→ **What is needed**: The word "Toyota": say how many lines of the data below contain it, and give the number alone.

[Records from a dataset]
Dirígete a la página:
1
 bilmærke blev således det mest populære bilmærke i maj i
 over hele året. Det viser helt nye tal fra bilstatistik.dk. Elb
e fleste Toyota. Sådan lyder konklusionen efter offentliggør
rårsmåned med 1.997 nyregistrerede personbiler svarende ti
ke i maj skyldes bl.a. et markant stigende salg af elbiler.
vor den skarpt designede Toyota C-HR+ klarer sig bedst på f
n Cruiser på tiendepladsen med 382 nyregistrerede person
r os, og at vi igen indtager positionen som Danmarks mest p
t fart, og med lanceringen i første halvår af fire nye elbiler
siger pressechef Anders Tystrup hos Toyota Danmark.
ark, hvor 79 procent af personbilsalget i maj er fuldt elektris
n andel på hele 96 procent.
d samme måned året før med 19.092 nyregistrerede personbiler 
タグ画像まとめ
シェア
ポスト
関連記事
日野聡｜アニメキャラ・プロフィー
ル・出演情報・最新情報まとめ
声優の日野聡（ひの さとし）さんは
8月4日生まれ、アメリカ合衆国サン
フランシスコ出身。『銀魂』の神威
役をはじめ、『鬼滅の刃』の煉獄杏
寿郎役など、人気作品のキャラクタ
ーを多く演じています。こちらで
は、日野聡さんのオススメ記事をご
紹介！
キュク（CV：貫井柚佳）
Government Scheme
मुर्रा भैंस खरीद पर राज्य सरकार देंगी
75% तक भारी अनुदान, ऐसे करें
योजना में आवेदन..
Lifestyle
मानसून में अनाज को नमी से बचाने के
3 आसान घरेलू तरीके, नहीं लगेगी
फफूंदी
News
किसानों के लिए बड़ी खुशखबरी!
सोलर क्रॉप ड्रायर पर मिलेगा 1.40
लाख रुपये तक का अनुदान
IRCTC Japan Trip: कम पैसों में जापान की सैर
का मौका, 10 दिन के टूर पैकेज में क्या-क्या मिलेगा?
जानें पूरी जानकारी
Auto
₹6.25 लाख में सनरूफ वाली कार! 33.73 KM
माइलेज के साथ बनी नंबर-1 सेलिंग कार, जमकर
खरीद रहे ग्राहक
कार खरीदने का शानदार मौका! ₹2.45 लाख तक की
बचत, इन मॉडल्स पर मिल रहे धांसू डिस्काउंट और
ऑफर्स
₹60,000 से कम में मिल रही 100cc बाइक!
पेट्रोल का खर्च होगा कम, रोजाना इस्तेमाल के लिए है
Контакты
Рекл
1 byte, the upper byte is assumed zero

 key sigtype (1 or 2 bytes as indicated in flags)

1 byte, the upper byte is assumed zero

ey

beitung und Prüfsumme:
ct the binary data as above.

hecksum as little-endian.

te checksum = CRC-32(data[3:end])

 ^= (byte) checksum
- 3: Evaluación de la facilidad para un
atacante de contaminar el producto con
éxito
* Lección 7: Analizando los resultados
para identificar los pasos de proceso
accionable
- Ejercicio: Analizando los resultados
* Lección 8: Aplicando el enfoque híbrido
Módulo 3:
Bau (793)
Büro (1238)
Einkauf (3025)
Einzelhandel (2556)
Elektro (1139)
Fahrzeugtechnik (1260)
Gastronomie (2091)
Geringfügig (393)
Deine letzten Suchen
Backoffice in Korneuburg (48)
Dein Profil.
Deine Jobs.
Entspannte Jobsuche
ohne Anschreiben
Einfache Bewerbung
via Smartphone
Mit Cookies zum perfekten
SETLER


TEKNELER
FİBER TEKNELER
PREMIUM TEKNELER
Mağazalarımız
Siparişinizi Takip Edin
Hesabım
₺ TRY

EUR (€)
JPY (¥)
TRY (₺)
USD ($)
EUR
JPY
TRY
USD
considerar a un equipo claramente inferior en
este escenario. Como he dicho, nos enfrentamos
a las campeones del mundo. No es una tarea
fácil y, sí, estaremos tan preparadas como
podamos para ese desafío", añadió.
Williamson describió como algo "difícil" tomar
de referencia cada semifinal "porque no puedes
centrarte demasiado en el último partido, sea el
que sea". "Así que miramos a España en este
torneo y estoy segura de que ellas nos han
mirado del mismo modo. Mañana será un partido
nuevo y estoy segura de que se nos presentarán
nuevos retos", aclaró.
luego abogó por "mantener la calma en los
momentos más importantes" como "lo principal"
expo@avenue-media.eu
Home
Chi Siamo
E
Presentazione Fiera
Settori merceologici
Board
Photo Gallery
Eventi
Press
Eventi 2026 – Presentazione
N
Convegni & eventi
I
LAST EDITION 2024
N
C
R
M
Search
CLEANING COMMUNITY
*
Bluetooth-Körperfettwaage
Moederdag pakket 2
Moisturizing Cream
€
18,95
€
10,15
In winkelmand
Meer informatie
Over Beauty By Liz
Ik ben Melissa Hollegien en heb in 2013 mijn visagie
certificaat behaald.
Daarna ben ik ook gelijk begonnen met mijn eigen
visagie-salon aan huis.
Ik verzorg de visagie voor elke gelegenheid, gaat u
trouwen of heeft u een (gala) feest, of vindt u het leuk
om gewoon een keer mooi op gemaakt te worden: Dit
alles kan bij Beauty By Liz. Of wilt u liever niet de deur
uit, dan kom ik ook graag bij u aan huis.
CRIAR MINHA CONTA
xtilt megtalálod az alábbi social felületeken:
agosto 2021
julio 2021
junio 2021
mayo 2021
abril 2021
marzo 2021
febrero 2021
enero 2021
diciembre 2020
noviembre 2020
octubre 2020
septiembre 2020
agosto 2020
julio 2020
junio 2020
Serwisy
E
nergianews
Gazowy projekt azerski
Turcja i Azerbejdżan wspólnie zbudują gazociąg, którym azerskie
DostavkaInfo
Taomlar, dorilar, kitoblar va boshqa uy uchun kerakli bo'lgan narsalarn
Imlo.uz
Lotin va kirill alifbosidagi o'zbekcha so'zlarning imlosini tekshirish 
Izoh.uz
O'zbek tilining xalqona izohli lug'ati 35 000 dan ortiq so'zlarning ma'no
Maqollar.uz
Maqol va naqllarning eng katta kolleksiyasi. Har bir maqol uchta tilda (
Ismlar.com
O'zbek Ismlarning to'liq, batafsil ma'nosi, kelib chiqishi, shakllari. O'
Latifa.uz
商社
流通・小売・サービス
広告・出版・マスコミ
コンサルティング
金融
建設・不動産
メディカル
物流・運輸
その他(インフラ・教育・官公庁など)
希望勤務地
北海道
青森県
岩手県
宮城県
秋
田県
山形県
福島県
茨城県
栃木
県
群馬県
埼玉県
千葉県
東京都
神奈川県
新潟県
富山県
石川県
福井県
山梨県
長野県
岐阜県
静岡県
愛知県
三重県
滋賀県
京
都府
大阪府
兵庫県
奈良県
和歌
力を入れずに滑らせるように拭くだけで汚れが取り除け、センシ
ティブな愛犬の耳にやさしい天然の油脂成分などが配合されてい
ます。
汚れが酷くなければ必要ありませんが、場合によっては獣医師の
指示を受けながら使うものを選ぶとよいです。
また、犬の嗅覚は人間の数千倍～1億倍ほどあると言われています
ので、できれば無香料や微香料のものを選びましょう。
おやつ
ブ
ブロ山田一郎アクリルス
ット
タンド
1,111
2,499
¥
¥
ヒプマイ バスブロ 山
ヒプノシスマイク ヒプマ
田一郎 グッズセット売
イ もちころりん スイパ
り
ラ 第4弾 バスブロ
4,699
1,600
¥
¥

→ **Task response**: 3